About this task: Please reproduce, word for word, the stretch of the creativity essay below from "Steve Jobs has" through "in your brain.".

[[ Excerpt to read, beginning ]]

Creativity Overview
Last updated
Last updated
I'm told this is a controversial opinion, but it's mine:
I do not believe creativity is anything more special than shoving things together in new ways.
Humans can do it, computers can do it, artists do it, grandmas do it, children do it, monkeys and crows and octopus do it, etc.
And I feel like this idea makes people feel bad because we want to be special. Artists perhaps most-so.
Oh well.
Once you get past that, the nuts and bolts of the implications are pretty great honestly. It implies a certain equality of us all and tries to downplay the (gross) idea that you have to be gifted or otherwise set apart to be "a creative" or use it as a superpower or work in those fields.
Can you combine ideas? Can you make good ones? Can you do it reliably?
And it's a muscle, certainly, I think a lot of people let theirs atrophy over time and it's perhaps why children are the absolute best at it until it's beaten out of them by standardized schooling, but, anyway. The idea is that like physical fitness I do believe anyone can lift the metaphorical 5 pound weights of idea-synthesis until it's a healthy and strong aspect of your life and reflexively just there when you see new things.
So I hope this is encouraging. There's too many friends around me who, as adults, say "oh, I'm not that sort of person" or whatever even while they're doing it.
We can all do it! And we all get better the more we do it! It's just a practice some of us spend more hours doing and so we appear to be 'talented' or 'gifted' or otherwise set apart, and it's not inherent.
So if creativity is combining things, what things can you combine?
Steve Jobs has his famous quote about connecting the dots, and I've always liked that straightforward metaphor: every idea, every thought, every thing is a dot and it's all just floating around in your brain.
In hindsight, there's connections because of time: you have a dot for like, a hot stove and touching it connects it to pain and we learn that pathway. And then we can extrapolate the pathway: if there's a hot iron we don't have to touch it to guess that it probably also connects to pain.
This is the fundamental aspect of what makes learning and surviving possible.
Rats in a maze are creative. We judge memory and intelligence in animals by giving them small rewards or punishments associated with things and they can learn those extrapolations too. They have dots and are connecting them and don't even realize it.
We just have a heck of a lot of dots floating around. Decades of them, ethereal and unspoken and often subconsciously unrealized. We get 'gut feelings' when something connects in the back of our brain and we don't fully know why: some situation feels dangerous or a person is just unsettling or whatever.
And we can examine the dots. I can think about my relationship to hot stoves and where it came from and why it exists. They're floating amorphously, but they're also a sort of searchable library. Introspectively, we can examine the obvious ones and perhaps uncover the less obvious ones that lurk just below the waters.

[[ Excerpt to read, end ]]
[[ Provided data, beginning ]]

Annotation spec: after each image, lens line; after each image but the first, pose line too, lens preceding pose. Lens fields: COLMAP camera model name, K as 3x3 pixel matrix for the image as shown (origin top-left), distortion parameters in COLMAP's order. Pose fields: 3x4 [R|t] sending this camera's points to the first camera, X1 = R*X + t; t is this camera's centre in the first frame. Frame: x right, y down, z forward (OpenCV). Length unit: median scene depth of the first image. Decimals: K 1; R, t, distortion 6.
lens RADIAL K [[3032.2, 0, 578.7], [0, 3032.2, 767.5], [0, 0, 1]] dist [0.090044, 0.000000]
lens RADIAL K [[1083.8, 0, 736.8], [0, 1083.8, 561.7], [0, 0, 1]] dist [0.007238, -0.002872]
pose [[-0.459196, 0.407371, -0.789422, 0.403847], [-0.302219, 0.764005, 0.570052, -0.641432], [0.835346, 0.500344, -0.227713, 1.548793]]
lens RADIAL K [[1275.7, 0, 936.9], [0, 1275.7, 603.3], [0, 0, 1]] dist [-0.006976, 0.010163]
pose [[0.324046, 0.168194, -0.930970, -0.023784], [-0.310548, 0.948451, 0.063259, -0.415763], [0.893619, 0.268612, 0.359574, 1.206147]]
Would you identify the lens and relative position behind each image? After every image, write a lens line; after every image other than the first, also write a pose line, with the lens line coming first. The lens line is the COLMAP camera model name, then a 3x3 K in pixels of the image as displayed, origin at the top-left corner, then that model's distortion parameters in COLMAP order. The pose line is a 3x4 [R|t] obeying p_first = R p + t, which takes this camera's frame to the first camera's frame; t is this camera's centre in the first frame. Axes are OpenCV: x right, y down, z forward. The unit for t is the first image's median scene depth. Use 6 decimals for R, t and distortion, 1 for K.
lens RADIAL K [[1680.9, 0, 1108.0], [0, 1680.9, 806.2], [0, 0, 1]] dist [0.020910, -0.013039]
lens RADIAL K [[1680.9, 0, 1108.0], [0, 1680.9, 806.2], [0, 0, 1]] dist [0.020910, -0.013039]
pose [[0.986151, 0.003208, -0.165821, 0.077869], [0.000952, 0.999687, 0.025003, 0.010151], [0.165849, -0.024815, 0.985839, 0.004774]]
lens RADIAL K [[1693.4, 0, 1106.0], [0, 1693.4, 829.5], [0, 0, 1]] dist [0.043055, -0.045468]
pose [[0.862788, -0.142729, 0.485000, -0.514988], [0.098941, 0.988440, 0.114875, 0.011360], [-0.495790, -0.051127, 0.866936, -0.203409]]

[[ Provided data, end ]]

The answer:
Steve Jobs has his famous quote about connecting the dots, and I've always liked that straightforward metaphor: every idea, every thought, every thing is a dot and it's all just floating around in your brain.